Page 297 U. S. 347 Liverpool, N.Y. & P. S.S. Co. v. Emigration Commissioners, 113 U. S. 33, 113 U. S. 39; [Footnote 2/5] Abrams v. Van Schaick, 293 U. S. 188; Wilshire Oil Co. v. United States,295 U. S. 100. “It is not the habit of the Court to decide questions of a constitutional nature unless absolutely necessary to a decision of the case.” Burton v. United States,196 U. S. 283, 196 U. S. 295.
3. The Court will not
“formulate a rule of constitutional law broader than is required by the precise facts to which it is to be applied.”
Liverpool, N.Y. & P. S.S. Co. v. Emigration Commissioners, supra; compare Hammond v. Schapp Bus Line, 275 U. S. 164, 275 U. S. 169-172.
4. The Court will not pass upon a constitutional question, although properly presented by the record if there is also present some other ground upon which the case may be disposed of. This rule has found the most varied application. Thus, if a case can be decided on either of two grounds, one involving a constitutional question, the other a question of statutory construction or general law, the Court will decide only the latter. Siler v. Louisville & Nashville R. Co., 213 U. S. 175, 213 U. S. 191; Light v. United States, 220 U. S. 523, 220 U. S. 538. Appeals from the highest court of a state challenging its decision of a question under the Federal Constitution are frequently dismissed because the judgment can be sustained on independent state ground. Berea College v. Kentucky,211 U. S. 45, 211 U. S. 53.
5. The Court will not pass upon the validity of a statute upon complaint of one who fails to show that he is injured by its operation. [Footnote 2/6] 179 U. S. 621. Among the many applications of this rule, none is more striking than the denial of the right of challenge to one who lacks a personal or property right. Thus, the challenge by a public official interested only in the performance of his official duty will not be entertained. Columbus & Greenville Ry. v. Miller, 283 U. S. 96, 283 U. S. 99-100. In Fairchild v. Hughes, 258 U. S. 126, the Court affirmed the dismissal of a suit brought by a citizen who sought to have the Nineteenth Amendment declared unconstitutional. In Massachusetts v. Mellon,@ 262 U. S. 447, the challenge of the federal Maternity Act was not entertained, although made by the Commonwealth on behalf of all its citizens.

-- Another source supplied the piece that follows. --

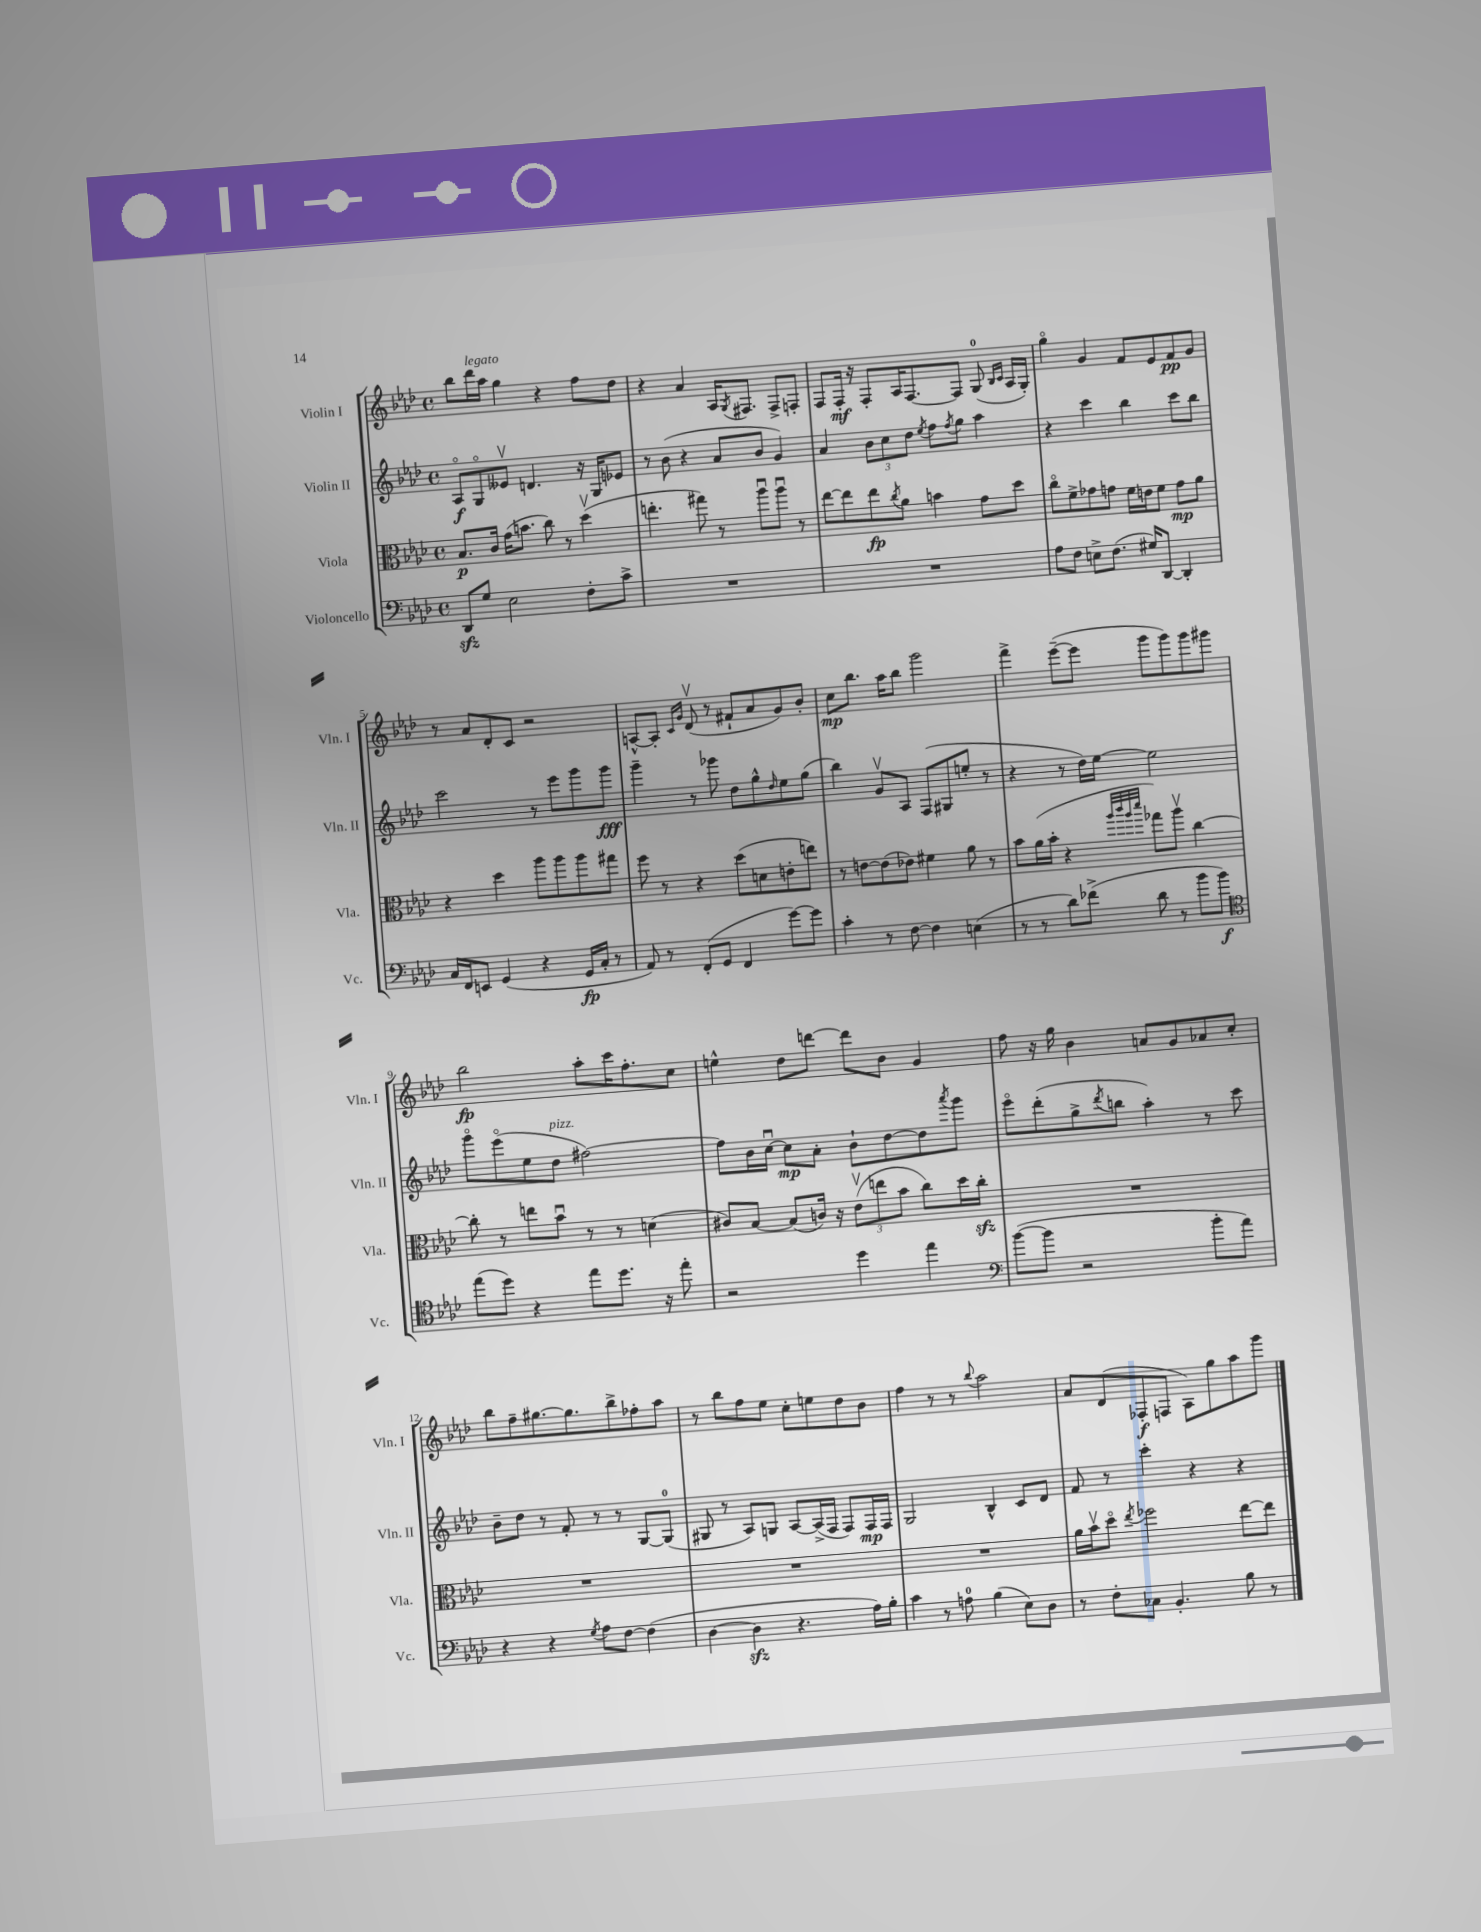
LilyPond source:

6. The Court will not pass upon the constitutionality of a statute at the instance of one who has availed himself of its benefits. [Footnote 2/7] Great Falls Mfg. Co. v. Attorney General, 124 U. S. 581; Wall v. Parrot Silver & Copper Co., 244 U. S. 407, 244 U. S. 411-412; St. Louis Malleable Casting Co. v. Prendergast Construction Co., 260 U. S. 469.
7. “When the validity of an act of the Congress is drawn in question, and even if a serious doubt of constitutionality is raised, it is a cardinal principle that this Court will first ascertain whether a construction of the statute is fairly possible by which the question may be avoided.”
Crowell v. Benson, 285 U. S. 22, 285 U. S. 62. [Footnote 2/8]
One can complain that in these doctrines the Supreme Court is abdicating its duty, but it also shows us that the only remedies remaining to us are massive civil disobedience or constitutional amendment, both of which will require building strong public support. Individuals cannot expect justice if they don’t develop a legion of active supporters.